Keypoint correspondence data
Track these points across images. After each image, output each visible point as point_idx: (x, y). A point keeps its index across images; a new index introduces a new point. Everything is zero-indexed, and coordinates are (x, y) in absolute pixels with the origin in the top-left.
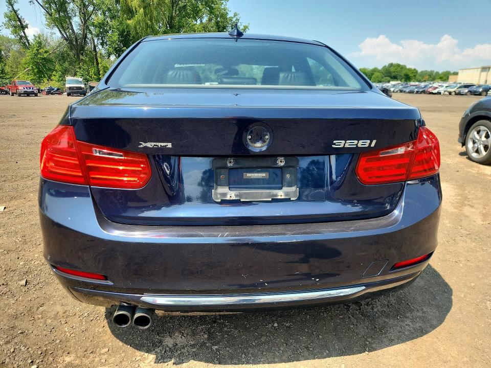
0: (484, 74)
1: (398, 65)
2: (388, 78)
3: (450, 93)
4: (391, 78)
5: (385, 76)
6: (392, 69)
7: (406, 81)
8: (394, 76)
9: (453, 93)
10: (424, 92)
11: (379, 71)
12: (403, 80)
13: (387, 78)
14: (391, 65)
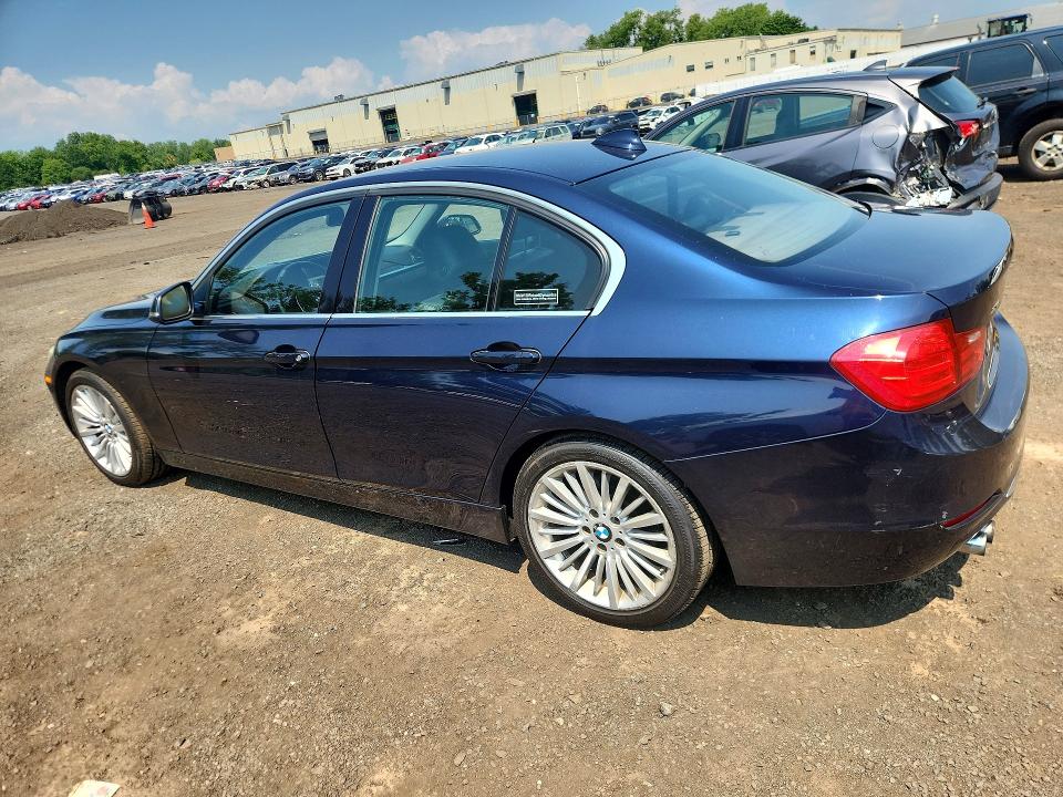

Work item
Gather each line of the items above that contains the word "visible" and copy those lines in full.

Solution below
Track these points across images. After each image, output each visible point as point_idx: (x, y). A point keeps its index across images; a new index introduces a new point. Everything is zero-indexed, and coordinates are (x, y) in absolute pixels with the origin in the top-left.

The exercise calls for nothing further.